The critical components of a winning executive summary:
One sentence business overview

At the top of the page, right under your business name, include a one-sentence overview of your business that sums up the essence of what you are doing.

This can be a tagline, but is often more effective if the sentence describes what your company actually does. This is also known as your value proposition.
Problem

Summarize in one or two sentences the problem you are solving in the market. Every business is solving a problem for its customers and filling a need in the market.
Solution

This is your product or service. How are you addressing the problem you have identified in the market?

Target market

Who is your ideal customer? How many of them are there? It’s important here to be specific.

If you’re a shoe company, you aren’t targeting “everyone” just because everyone has feet. You’re most likely targeting a specific market segment such as “style-conscious men” or “runners.” This will make it much easier for you to target your marketing and sales efforts and attract the kinds of customers that are most likely to buy from you.

Competition
How is your target market solving their problem today? Are there alternatives or substitutes in the market?

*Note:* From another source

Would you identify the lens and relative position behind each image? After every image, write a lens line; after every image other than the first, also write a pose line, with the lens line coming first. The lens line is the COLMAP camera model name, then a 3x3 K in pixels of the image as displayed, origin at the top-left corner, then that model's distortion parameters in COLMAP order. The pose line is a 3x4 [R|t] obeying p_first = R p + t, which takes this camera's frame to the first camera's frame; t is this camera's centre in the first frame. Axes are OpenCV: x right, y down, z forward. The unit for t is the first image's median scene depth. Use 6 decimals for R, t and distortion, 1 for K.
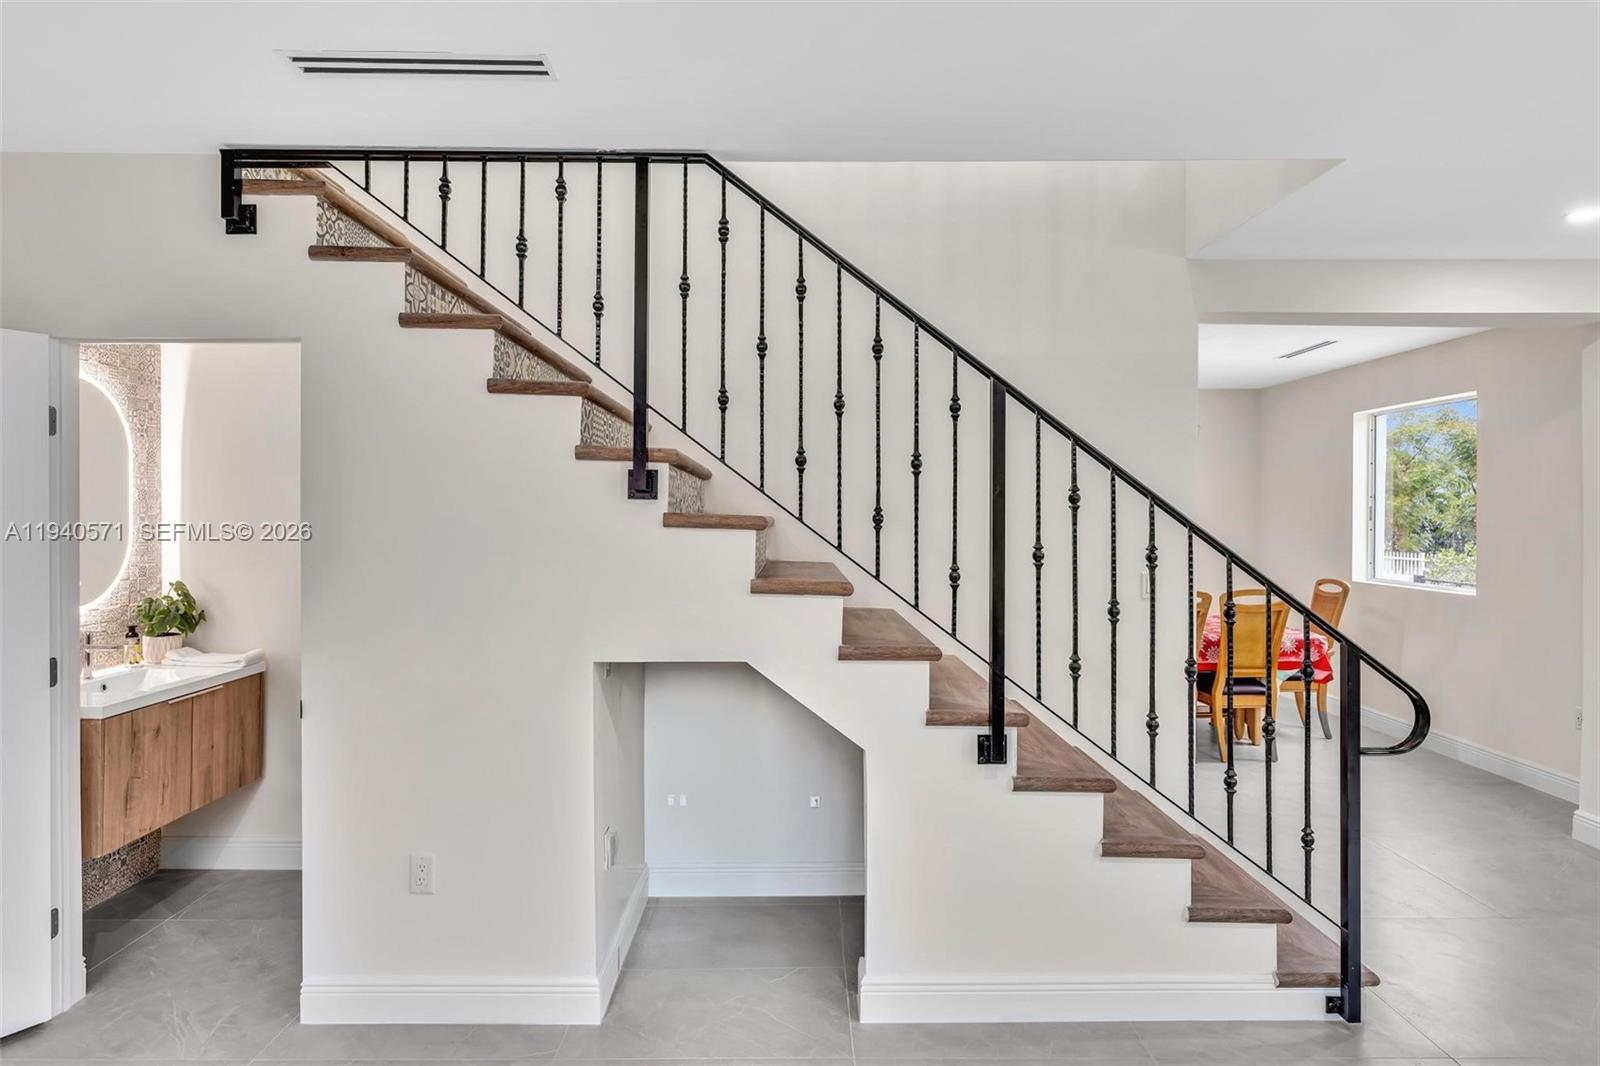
lens RADIAL K [[890.3, 0, 806.9], [0, 890.3, 521.5], [0, 0, 1]] dist [0.000944, 0.001027]
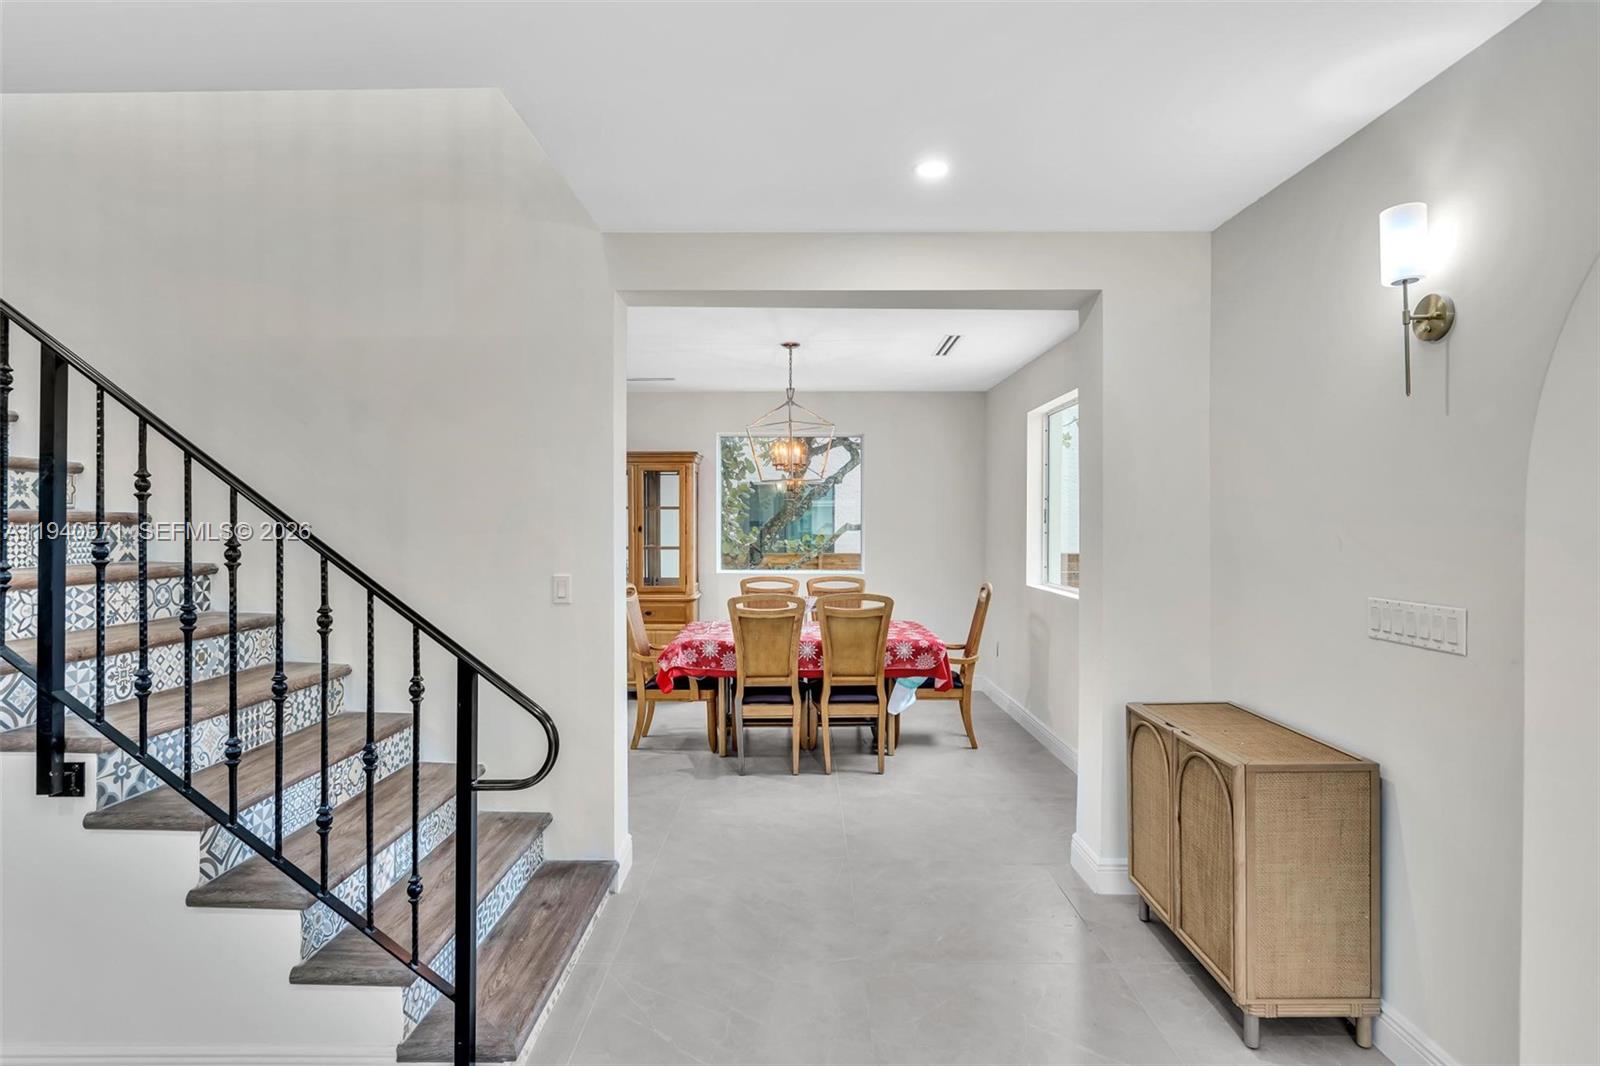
lens RADIAL K [[824.0, 0, 806.5], [0, 824.0, 532.4], [0, 0, 1]] dist [-0.003713, -0.000421]
pose [[0.999845, -0.000972, -0.017604, 0.458979], [0.000958, 0.999999, -0.000775, 0.010715], [0.017605, 0.000758, 0.999845, 0.113081]]
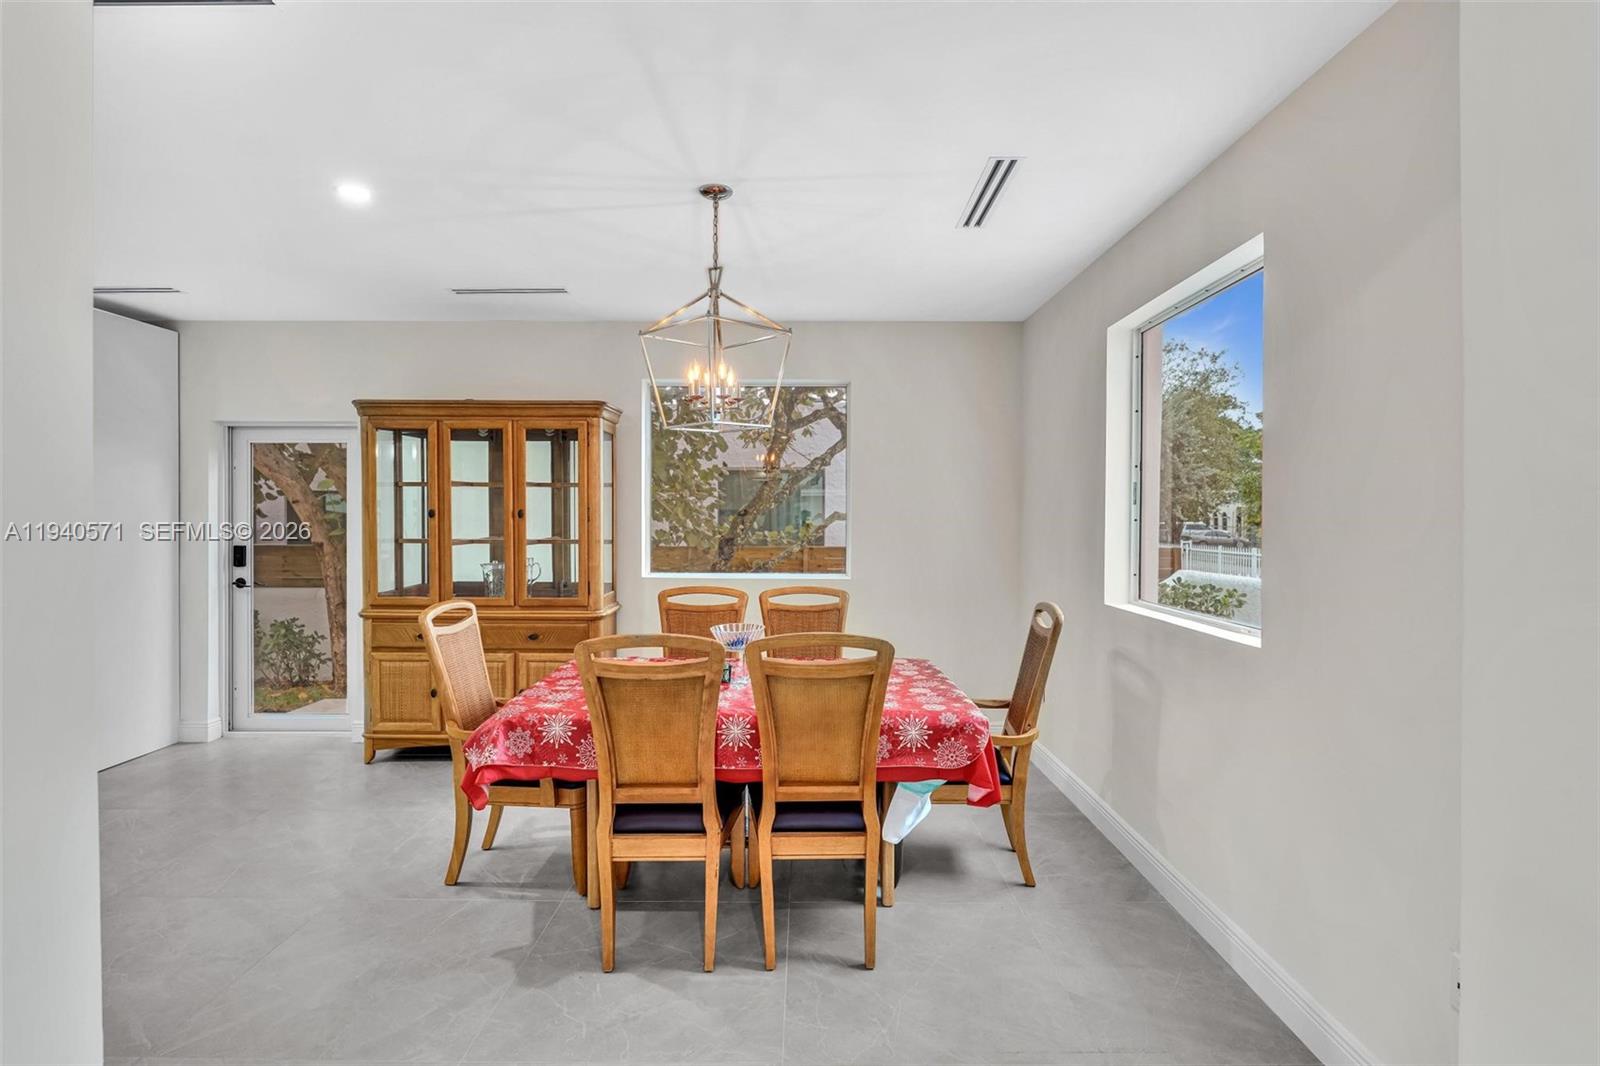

Every business has some form of competition and it’s critical to provide an overview in your executive summary.

Team
Provide a brief overview of your team and a short explanation of why you and your team are the right people to take your idea to market.

Investors put an enormous amount of weight on the team—even more than on the idea—because even a great idea needs great execution in order to become a reality.

Financial summary
Highlight the key aspects of your financial plan, ideally with a chart that shows your planned sales, expenses, and profitability.

If your business model (i.e., “how you make money”) needs additional explanation, this is where you would do it.

Funding requirements
If you are raising money to start or grow your business, you must include the details of what you need in the executive summary.

Don’t bother to include terms of a potential investment, as that will always be negotiated later. Instead, just include a short statement indicating how much money you need to raise to get your business off the ground.

Milestones and traction
The last key element of an executive summary that investors will want to see is the progress that you’ve made so far and future milestones that you intend to hit. If you can show that your potential customers are already interested in—or perhaps already buying—your product or service, this is great to highlight.

You can skip the executive summary (or greatly reduce it in scope) if you are writing an internal business plan that’s purely a strategic guide for your company. In that case, you can dispense with details about the management team, funding requirements, and traction, and instead treat the executive summary as an overview of the strategic direction of the company, to ensure that all team members are on the same page.